World / Asia-Pacific

Tokyo says apology will not be revised

By Agencies in Tokyo (China Daily) Updated: 2014-03-11 10:01

Japan has no plan to revise a landmark 1993 apology over wartime sex slavery, the government's top spokesman said on Monday.

The announcement comes despite a controversial review of the statement in Japan that has sparked a backlash both at home and abroad.

The landmark apology, known as the Kono Statement, acknowledged official complicity in the coercion of women from across Asia into a system of wartime brothels, an issue that draws particular resentment in China and South Korea.

South Korean President Park Geun-hye has warned Japan that it would face "isolation" if it pushed ahead with a move to revisit the apology.

But Japanese Chief Cabinet Secretary Yoshihide Suga told reporters in Tokyo on Monday that "the government does not intend to revise the Kono Statement".

Japanese government has also come under fire from Asian neighbors for setting up a group to verify the accuracy of interviews more than 20 years ago with women who said they worked as sex slaves for Japanese soldiers before and during World War II.

Historians say tens of thousands of women served as sex slaves, euphemistically called "comfort women" in Japan. Some Japanese nationalists have long insisted that women in wartime brothels were voluntary prostitutes, not sex slaves.

In 1993, after hearing testimony from 16 Korean women, the Kono statement offered "sincere apologies and remorse" to the women and vowed to face the historical facts squarely.

The current review was aimed at verifying historical facts, Suga said.

"There have also been suggestions that Japan might have negotiated with South Korea over the content of the apology" at the time, he added.
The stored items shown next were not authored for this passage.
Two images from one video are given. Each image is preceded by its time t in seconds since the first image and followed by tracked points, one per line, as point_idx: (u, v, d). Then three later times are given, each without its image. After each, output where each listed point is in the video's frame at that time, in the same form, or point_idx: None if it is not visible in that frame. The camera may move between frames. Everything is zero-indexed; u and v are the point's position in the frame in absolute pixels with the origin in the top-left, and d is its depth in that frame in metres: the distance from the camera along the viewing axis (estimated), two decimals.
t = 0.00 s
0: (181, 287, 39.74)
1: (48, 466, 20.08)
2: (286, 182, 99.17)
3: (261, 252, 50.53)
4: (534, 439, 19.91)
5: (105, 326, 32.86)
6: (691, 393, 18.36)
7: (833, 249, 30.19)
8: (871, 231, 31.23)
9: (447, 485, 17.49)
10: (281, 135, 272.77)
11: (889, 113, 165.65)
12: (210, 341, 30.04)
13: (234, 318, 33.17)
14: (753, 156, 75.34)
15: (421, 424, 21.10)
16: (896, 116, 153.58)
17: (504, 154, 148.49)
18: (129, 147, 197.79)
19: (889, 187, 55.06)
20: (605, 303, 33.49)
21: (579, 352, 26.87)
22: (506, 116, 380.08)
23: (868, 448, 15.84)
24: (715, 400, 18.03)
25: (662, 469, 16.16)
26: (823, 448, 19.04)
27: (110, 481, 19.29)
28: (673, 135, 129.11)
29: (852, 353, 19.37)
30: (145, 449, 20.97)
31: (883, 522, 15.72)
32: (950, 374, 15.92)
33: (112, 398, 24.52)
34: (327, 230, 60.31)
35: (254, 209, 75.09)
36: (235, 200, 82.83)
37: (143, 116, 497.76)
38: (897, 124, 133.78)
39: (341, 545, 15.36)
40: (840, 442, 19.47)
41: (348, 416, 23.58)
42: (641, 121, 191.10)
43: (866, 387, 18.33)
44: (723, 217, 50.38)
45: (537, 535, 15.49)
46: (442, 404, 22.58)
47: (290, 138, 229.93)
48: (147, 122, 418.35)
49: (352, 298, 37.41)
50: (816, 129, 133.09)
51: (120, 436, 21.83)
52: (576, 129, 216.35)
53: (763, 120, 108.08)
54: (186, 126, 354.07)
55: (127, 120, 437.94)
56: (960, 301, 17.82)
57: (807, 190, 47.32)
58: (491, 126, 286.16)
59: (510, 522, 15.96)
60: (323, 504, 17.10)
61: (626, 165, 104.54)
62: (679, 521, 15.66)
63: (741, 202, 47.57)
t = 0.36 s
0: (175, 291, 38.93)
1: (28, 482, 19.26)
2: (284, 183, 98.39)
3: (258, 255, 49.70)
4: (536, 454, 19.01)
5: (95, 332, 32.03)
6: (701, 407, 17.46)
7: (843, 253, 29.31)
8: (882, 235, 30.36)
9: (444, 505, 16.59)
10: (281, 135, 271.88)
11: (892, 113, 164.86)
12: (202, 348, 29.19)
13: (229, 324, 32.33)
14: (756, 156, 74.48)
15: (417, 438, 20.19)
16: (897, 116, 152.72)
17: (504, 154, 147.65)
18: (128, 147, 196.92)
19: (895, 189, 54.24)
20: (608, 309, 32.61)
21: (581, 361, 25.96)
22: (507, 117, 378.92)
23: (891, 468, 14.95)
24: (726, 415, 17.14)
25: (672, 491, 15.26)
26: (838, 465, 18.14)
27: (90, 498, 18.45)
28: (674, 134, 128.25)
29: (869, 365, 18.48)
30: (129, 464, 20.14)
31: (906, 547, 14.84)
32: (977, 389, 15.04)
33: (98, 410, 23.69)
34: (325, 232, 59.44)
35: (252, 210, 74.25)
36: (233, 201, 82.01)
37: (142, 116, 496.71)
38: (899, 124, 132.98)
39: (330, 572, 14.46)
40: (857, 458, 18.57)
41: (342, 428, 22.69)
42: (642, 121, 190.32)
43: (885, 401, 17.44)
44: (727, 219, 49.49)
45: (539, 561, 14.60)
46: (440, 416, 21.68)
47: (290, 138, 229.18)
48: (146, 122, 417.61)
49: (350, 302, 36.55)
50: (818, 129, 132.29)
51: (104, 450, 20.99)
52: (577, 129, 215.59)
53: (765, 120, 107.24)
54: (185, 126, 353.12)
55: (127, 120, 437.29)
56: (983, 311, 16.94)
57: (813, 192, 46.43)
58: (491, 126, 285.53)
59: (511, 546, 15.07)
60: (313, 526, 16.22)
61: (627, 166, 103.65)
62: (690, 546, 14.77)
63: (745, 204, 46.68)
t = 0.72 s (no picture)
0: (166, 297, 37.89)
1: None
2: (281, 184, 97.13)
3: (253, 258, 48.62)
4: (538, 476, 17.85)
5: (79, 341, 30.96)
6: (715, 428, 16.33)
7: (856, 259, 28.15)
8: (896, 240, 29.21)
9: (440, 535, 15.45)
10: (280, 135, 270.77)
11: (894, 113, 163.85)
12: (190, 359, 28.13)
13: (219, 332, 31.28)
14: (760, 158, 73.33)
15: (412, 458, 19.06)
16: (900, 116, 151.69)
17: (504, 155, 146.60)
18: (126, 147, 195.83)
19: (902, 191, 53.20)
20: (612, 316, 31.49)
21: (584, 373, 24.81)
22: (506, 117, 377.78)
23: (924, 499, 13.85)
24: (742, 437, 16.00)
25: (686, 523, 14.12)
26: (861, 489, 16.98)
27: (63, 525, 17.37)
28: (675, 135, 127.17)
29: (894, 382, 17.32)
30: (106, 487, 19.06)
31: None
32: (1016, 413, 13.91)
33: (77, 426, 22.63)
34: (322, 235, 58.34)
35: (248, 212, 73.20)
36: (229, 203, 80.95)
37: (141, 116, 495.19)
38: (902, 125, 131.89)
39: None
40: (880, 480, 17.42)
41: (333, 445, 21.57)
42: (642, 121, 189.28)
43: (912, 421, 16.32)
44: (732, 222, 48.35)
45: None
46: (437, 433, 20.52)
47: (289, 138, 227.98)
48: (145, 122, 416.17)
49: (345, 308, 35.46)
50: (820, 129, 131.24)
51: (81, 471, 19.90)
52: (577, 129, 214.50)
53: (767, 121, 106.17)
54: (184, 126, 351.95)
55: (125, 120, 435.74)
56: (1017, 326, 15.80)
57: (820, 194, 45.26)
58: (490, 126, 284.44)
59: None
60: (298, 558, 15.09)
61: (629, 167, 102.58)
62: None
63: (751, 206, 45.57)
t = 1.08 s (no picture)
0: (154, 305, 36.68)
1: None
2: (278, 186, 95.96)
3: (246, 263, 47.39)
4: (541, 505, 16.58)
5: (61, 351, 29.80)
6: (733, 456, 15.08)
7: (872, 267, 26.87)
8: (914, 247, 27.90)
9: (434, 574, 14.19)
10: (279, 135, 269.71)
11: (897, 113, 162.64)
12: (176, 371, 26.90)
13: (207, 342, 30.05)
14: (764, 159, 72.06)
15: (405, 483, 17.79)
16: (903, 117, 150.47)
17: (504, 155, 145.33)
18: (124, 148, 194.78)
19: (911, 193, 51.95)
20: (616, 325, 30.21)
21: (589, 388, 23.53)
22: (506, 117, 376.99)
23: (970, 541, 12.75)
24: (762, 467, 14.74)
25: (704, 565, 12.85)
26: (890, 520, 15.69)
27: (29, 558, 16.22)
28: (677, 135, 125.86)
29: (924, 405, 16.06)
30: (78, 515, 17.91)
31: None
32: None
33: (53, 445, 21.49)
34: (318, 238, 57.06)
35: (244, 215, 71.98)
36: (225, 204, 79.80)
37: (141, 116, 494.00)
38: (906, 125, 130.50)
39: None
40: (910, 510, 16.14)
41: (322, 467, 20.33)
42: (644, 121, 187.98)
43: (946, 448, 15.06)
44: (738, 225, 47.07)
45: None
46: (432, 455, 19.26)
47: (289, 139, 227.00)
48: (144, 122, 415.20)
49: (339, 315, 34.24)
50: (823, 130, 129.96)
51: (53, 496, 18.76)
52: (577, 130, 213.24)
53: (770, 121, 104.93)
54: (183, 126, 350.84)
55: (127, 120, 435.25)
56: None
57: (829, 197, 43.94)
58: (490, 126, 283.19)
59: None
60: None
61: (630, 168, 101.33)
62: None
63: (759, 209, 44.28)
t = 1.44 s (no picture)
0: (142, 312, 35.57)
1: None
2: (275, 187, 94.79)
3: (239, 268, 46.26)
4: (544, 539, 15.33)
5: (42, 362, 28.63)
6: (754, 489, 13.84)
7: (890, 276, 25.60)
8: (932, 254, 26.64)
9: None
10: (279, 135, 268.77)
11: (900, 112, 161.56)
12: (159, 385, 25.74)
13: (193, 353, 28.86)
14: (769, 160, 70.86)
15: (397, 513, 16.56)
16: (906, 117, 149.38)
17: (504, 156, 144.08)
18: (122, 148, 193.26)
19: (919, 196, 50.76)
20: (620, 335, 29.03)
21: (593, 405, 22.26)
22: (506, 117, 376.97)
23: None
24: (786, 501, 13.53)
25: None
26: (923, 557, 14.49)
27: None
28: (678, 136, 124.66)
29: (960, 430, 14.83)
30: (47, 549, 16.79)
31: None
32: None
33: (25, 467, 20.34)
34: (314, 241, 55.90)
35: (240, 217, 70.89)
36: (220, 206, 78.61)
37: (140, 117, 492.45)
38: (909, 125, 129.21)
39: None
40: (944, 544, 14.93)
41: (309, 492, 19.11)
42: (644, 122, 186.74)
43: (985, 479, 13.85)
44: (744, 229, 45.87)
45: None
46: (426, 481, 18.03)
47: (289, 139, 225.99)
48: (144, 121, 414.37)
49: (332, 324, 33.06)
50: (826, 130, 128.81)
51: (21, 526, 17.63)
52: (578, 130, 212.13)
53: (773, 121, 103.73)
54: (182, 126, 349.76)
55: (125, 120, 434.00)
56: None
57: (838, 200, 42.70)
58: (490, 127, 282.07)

It was unclear what would happen if Tokyo's review was at odds with the official apology.

Japan and South Korea will hold talks at vice-ministerial level this week, the Japanese Foreign Ministry said, in a move which local media said could help mend their strained ties and open the door to a meeting of top leaders.

Japanese Deputy Foreign Minister Akitaka Saiki will visit Seoul on Wednesday and Thursday to meet with his newly appointed South Korean counterpart, Cho Tae-yong, the ministry said.

Historians say up to 200,000 women, mostly from Korea but also from the Chinese mainland, Taiwan, the Philippines and the Dutch East Indies (present-day Indonesia) were forced to serve as sex slaves in Japanese army brothels.

But the conservative government of Prime Minister Shinzo Abe has repeatedly said evidence given by "comfort women" that forms the basis of the apology is to be re-examined.

Repeated wavering on the issue among senior right-wing politicians has contributed to a feeling in South Korea that Japan is in denial and is not sufficiently remorseful.

The move to revisit the statement has raised eyebrows not only in South Korea but also in the United States and among Japanese historians.

A senior official at the US embassy in Tokyo has expressed "strong concern" over Tokyo's plans, the Tokyo Broadcasting System reported on Monday.

An embassy press officer declined to comment on the report.